- **ТЕКСТ ДЛЯ ИЗУЧЕНИЯ**
---------------

Слишком много уж бессмысленных словечек и оборотов речи, штампованных фраз, готовых выражений чувств хлынуло в нашу речь и литературу. Вот и раздались призывы к всенародной борьбе против такой полировки мозгов, за оздоровление речи. И может быть, в первую голову следует начать эту борьбу с уничтожения «мелкой разменной монеты» стёртого словесного обихода. Вроде:
«Наше Вам! (При здоровании.) Пока! Всего! До скорого! (При прощании.) Смыться (уйти). Точно! (С военного „так точно“.) Обратно (вместо „опять“, „снова“, „повторно“). Вообще („Вообще я согласен“, „Вообще-то можно бы…“ и т. д.). Как таковой (а как „нетаковой“?) Я лично. (Я — личное местоимение. Зачем же прибавлять к нему ещё „лично“? Для важности?) Какое моё дело? Как и не мы. Мирово! Дать жизни!» и т. д. и т. п.
Пожалуй, стоило бы постараться сдать в архив и такие устаревшие обороты речи, как божба и чертыханье. Наши прадедушки и прабабушки искренне верили в богов и чертей, поэтому и выражали свои взволнованные чувства с их помощью. Когда же мы теперь произносим: «О, господи!», «Ах, боже мой!», «Ей-богу» или «Чёрт возьми!», «Чёрта с два!», «К дьяволу!» — мы решительно не представляем себе этих персонажей из «Священного писания» и только зря сотрясаем воздух. Наша божба и чертыханье наше — поистине «ни богу свечка, ни чёрту кочерга».

---------------

- **ДАННЫЕ**
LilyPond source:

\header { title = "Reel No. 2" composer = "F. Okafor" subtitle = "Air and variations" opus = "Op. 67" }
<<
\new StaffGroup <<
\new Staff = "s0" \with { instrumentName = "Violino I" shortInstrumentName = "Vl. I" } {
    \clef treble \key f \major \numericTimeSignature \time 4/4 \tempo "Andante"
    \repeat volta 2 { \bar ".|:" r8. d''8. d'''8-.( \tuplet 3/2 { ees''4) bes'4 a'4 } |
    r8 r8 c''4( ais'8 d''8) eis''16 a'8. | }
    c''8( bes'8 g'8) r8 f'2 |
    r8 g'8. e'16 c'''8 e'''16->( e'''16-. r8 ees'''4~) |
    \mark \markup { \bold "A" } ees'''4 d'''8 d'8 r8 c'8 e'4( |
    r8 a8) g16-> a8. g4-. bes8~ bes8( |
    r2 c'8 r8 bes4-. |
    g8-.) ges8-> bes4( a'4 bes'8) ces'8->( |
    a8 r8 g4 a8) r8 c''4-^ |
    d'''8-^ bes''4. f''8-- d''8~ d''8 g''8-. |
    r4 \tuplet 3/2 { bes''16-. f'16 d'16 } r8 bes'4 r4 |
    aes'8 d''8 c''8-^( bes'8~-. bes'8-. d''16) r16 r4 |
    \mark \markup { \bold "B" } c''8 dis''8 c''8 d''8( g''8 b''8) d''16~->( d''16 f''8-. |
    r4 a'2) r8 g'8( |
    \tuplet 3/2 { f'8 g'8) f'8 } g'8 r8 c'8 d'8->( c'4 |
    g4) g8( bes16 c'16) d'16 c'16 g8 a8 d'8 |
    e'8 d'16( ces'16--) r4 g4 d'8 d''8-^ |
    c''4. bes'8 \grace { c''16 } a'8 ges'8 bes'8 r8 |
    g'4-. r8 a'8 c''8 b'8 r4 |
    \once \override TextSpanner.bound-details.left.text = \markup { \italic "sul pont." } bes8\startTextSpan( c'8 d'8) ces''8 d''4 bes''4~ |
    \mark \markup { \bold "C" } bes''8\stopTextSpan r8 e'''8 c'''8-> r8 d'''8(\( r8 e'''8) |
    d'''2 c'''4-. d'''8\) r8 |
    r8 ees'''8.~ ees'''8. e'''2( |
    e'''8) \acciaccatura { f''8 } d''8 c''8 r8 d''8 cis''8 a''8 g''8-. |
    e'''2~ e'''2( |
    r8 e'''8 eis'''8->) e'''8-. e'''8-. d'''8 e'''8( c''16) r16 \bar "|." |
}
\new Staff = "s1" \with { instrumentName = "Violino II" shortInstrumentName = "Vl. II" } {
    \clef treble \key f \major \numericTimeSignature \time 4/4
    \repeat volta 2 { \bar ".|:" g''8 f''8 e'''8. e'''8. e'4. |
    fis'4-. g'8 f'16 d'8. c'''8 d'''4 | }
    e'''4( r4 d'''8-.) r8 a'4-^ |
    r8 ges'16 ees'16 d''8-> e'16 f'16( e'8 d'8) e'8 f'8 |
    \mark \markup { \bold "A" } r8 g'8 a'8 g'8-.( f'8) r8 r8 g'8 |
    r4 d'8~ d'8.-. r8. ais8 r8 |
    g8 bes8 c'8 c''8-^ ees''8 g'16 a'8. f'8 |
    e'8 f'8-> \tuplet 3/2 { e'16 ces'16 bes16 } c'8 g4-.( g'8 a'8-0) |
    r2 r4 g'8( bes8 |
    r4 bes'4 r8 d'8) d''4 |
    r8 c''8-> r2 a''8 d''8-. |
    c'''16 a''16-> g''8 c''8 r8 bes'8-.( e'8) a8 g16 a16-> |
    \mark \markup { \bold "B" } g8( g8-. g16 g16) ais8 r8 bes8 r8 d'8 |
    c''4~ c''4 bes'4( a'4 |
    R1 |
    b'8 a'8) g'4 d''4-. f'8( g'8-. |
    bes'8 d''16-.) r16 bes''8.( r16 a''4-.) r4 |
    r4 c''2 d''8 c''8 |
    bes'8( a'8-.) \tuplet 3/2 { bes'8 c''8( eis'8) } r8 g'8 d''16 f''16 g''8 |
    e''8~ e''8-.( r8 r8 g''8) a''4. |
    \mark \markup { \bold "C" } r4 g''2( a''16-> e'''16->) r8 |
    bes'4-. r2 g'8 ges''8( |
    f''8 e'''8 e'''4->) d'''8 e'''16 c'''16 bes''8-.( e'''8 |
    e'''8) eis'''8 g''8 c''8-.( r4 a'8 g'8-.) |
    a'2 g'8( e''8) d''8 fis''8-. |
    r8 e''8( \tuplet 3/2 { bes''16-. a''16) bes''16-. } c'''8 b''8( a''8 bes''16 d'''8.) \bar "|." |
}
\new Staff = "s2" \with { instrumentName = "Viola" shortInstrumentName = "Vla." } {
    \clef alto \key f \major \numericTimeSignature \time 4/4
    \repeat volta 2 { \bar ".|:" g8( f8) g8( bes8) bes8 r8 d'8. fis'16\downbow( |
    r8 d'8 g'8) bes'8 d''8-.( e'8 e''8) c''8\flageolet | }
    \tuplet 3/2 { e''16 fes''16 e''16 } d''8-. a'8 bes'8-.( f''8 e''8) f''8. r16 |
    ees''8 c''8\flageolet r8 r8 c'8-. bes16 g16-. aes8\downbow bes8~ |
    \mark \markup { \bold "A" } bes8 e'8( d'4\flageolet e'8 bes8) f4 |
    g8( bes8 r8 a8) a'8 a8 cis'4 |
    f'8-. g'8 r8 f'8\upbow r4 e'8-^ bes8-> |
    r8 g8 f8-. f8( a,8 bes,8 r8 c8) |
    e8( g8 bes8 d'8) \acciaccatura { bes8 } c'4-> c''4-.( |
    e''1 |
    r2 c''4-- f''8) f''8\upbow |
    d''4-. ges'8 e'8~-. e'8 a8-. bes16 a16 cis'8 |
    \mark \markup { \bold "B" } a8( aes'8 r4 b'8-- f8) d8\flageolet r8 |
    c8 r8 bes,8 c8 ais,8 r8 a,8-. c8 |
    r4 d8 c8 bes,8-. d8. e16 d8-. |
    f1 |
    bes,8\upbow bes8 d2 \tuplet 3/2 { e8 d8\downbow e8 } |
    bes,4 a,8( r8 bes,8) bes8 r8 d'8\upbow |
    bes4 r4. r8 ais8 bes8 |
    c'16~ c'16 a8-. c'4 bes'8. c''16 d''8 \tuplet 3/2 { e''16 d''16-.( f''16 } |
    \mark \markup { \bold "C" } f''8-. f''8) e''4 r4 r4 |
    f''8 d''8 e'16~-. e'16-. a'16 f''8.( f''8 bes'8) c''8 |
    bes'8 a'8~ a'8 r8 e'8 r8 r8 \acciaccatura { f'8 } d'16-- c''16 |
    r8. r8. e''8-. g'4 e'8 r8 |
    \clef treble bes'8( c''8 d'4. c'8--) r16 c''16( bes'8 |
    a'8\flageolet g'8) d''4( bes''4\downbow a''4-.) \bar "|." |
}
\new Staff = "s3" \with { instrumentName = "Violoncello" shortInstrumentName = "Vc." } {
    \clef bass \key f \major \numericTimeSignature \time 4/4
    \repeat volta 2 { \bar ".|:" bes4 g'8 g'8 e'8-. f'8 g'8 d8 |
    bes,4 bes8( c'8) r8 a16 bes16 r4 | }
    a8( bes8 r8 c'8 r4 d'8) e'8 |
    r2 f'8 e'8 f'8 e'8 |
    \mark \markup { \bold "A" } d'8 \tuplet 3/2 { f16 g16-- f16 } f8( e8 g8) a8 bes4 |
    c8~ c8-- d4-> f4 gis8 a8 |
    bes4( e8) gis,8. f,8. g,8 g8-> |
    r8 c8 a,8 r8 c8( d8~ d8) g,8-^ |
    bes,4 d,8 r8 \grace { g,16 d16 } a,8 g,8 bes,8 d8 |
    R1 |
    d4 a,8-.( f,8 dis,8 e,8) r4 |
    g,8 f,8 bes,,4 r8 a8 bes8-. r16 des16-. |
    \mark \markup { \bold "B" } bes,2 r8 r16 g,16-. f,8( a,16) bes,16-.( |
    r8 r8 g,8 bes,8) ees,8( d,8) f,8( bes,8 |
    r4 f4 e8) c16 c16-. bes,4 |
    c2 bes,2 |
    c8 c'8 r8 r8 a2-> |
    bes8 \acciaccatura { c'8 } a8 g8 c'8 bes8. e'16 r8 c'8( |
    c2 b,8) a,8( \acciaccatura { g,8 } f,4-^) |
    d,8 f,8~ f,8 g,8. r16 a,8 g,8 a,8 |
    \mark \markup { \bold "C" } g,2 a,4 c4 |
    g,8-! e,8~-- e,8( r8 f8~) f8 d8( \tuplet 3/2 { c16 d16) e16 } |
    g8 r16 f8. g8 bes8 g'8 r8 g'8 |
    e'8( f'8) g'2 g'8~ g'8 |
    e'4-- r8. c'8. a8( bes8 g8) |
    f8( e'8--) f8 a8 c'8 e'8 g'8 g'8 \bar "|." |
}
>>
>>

---------------

- **ЗАДАНИЕ 1**
Во что, согласно тексту о речевых штампах, искренне верили наши прадедушки и прабабушки?
- **ЗАДАНИЕ 2**
Выпишите из текста о речевых штампах отрывок между словами «Слишком много уж» и «т. д. и т. п.» включительно.

- **ОТВЕТ 1**
В богов и чертей.

- **ОТВЕТ 2**
Слишком много уж бессмысленных словечек и оборотов речи, штампованных фраз, готовых выражений чувств хлынуло в нашу речь и литературу. Вот и раздались призывы к всенародной борьбе против такой полировки мозгов, за оздоровление речи. И может быть, в первую голову следует начать эту борьбу с уничтожения «мелкой разменной монеты» стёртого словесного обихода. Вроде:
«Наше Вам! (При здоровании.) Пока! Всего! До скорого! (При прощании.) Смыться (уйти). Точно! (С военного „так точно“.) Обратно (вместо „опять“, „снова“, „повторно“). Вообще („Вообще я согласен“, „Вообще-то можно бы…“ и т. д.). Как таковой (а как „нетаковой“?) Я лично. (Я — личное местоимение. Зачем же прибавлять к нему ещё „лично“? Для важности?) Какое моё дело? Как и не мы. Мирово! Дать жизни!» и т. д. и т. п.